BEGIN

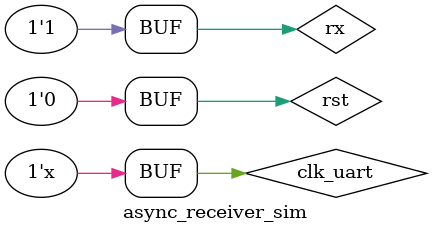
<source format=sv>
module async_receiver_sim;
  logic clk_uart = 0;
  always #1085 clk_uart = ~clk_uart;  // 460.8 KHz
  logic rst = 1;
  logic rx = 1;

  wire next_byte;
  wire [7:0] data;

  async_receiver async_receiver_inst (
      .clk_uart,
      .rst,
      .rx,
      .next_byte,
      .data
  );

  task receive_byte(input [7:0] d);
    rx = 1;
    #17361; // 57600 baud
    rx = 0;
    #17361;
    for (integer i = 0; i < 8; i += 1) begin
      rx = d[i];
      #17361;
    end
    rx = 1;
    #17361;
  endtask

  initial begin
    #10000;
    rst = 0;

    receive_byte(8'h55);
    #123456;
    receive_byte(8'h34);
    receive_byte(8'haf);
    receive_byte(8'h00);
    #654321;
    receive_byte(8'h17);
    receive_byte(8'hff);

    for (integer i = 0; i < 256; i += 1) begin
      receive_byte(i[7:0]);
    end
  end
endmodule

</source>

END
BEGIN

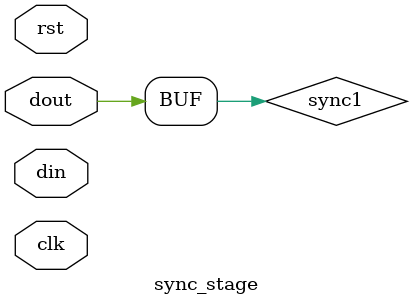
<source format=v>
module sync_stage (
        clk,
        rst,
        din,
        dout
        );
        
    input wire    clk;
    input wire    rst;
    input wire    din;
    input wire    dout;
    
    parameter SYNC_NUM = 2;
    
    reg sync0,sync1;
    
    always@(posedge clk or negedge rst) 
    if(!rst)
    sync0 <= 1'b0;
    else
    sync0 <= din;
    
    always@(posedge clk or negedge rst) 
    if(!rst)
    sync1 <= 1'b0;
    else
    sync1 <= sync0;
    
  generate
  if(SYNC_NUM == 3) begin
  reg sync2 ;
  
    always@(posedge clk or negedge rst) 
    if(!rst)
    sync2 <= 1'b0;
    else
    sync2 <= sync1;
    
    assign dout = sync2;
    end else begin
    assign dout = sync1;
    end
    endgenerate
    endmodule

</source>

END

WHAT TO PRODUCE. Lines above with the string "integer" need to be found and copied.

RESULT BELOW.
    for (integer i = 0; i < 8; i += 1) begin
    for (integer i = 0; i < 256; i += 1) begin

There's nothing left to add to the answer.